Arkansas Telemedicine Bill Advances Out Of Senate Committee

Feb 1, 2017

The Arkansas Senate Public Health, Welfare and Labor Committee on Wednesday.
Credit Chris Hickey / KUAR News

Legislation is advancing to expand the scope of telemedicine in Arkansas.

Republican State Sen. Cecile Bledsoe of Rogers is the lead sponsor of the telemedicine bill, SB146, which advanced out of the Senate Public Health, Welfare and Labor Committee on Wednesday. Bledsoe explained that under her legislation, telemedicine could be legally practiced beyond official clinical settings, to anywhere a patient is located.

“And that, ladies and gentleman, was a very big deal,” she said. “That was one of the things that the people, who were so patient, look forward to.”

Bledsoe said the bill--a revision of a law passed in the 2015 session--also builds on the definition of what is considered telemedicine.

“It expands to include all types of electronic information and communication technology.
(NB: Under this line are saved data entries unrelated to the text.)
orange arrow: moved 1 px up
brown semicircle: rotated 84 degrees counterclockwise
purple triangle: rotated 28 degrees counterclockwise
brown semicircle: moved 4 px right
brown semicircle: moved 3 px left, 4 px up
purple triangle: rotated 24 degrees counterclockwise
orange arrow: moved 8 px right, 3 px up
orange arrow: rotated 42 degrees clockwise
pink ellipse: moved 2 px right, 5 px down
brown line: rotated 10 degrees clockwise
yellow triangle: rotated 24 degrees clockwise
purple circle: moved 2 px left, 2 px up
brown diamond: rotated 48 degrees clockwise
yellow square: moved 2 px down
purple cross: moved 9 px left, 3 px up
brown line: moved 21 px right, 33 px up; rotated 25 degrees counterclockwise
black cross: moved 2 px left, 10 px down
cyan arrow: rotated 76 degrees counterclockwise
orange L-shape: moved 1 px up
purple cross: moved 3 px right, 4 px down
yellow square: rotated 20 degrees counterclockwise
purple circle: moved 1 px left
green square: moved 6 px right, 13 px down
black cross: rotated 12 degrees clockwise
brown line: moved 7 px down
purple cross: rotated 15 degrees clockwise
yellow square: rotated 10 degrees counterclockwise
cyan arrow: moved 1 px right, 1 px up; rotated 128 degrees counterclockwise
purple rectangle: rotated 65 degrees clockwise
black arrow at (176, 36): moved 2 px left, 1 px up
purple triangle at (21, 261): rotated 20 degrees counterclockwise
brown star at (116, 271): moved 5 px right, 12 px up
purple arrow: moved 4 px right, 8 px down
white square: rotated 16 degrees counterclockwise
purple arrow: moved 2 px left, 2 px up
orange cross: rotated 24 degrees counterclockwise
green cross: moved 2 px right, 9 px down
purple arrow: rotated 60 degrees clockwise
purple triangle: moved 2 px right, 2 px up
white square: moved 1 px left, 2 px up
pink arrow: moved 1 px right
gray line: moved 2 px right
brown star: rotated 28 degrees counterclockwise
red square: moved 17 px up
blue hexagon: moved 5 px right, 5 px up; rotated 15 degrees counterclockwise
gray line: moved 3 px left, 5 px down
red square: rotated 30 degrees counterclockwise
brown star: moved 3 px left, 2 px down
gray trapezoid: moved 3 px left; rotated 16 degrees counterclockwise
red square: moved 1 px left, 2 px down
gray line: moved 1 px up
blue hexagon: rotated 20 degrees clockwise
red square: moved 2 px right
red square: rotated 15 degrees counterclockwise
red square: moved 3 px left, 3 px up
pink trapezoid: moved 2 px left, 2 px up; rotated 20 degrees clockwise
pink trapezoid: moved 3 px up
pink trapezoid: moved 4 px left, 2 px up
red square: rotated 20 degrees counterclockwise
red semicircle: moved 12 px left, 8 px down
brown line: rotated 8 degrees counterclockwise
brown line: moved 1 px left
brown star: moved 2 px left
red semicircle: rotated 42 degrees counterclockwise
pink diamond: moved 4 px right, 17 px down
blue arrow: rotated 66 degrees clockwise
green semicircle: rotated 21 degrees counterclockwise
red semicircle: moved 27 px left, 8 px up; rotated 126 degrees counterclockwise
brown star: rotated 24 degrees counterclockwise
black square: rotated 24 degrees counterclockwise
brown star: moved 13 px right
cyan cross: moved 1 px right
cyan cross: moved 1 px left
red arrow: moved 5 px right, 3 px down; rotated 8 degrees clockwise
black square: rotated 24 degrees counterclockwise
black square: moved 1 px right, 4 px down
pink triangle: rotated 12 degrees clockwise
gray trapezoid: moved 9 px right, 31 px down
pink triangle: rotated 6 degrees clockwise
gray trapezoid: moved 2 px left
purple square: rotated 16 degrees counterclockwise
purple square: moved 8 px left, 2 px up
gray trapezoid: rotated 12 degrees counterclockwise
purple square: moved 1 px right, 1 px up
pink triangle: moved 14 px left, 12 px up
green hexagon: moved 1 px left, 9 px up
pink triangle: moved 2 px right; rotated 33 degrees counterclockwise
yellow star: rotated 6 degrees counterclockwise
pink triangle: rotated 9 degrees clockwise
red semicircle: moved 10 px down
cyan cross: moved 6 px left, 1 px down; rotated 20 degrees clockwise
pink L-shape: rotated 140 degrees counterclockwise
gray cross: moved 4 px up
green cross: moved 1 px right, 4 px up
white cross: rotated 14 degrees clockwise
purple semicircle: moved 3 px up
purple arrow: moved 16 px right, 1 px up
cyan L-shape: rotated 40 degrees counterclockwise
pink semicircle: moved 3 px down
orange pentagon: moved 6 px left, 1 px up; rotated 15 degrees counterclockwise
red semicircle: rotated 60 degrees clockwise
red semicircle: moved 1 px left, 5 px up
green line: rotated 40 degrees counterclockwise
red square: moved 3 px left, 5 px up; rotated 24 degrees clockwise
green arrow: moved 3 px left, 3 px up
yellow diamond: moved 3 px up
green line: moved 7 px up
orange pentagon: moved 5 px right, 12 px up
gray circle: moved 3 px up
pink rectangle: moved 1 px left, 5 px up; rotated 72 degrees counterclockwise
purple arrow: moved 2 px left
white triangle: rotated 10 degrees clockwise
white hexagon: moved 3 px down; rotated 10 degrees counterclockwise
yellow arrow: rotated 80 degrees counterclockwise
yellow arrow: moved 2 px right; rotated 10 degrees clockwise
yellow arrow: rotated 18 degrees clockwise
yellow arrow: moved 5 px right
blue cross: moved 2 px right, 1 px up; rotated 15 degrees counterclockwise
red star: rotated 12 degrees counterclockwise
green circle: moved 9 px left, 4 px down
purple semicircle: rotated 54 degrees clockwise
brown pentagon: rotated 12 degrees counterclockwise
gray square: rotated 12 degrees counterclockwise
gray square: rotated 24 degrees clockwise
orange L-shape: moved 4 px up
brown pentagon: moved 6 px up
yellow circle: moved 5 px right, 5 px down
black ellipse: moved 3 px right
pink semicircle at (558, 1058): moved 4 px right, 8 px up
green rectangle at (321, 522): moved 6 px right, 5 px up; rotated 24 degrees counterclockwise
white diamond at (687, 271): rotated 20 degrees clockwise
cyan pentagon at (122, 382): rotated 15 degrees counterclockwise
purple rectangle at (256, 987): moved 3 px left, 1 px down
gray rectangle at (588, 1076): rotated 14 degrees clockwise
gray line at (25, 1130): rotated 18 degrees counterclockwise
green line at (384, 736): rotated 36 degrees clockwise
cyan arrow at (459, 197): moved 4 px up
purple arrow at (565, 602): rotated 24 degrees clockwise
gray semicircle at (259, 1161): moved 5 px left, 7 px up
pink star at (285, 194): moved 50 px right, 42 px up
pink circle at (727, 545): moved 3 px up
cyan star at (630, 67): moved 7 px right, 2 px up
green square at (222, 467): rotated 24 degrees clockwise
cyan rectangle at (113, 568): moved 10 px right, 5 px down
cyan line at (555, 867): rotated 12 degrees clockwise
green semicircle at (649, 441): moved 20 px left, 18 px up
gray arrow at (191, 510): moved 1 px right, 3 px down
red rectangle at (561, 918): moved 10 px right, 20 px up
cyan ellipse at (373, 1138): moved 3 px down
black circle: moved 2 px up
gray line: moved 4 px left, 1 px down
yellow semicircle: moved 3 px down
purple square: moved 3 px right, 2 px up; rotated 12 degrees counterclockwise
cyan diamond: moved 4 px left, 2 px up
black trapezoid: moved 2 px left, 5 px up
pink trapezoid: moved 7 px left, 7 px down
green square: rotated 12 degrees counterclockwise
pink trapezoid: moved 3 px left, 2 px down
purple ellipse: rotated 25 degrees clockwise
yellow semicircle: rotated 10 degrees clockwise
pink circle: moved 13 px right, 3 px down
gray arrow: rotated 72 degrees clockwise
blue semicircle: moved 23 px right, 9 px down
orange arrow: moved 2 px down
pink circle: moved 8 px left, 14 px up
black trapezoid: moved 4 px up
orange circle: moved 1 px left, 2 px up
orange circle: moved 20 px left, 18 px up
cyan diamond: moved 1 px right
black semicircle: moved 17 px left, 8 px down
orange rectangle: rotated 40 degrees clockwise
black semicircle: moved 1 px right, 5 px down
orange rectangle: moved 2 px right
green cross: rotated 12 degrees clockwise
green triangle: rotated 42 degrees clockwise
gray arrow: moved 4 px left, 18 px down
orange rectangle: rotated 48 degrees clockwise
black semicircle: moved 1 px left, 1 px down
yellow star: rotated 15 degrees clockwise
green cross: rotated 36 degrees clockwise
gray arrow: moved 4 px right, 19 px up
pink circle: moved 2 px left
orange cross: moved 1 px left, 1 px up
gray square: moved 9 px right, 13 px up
That means you can even use your iPhone,” she said.

The bill would also allow for health insurance to cover electronic consultations with physicians or other medical personnel who provide services comparable to in-person settings. Several representatives from medical and hospital associations around the state spoke in favor of the bill. They said it would provide options to people living in rural areas who don’t have regular access to specialized medical treatments. But Democratic Sen. Stephanie Flowers of Pine Bluff and Republican Sen. John Cooper of Jonesboro raised concerns over the lack of a provision to require parental authorization for kids in school who may be subject to treatment via telemedicine.

“You’re writing a law that’s going to go in the statute that doesn’t even say anything about the parent or the guardian giving consent. Some parents object to some things, procedures that might go against their religious beliefs. I think the parent certainly ought to be mentioned,” Flowers said.

The lack of explicitly defined measure on parental consent also drew opposition from Arkansas Children’s Hospital CEO Marcy Doderer, who said she otherwise supported the expansion of telemedicine access for people living in rural areas. The bill advanced out of committee with Bledsoe’s assurance that she’d amend it to include a provision on parental rights. It now heads to the full Senate.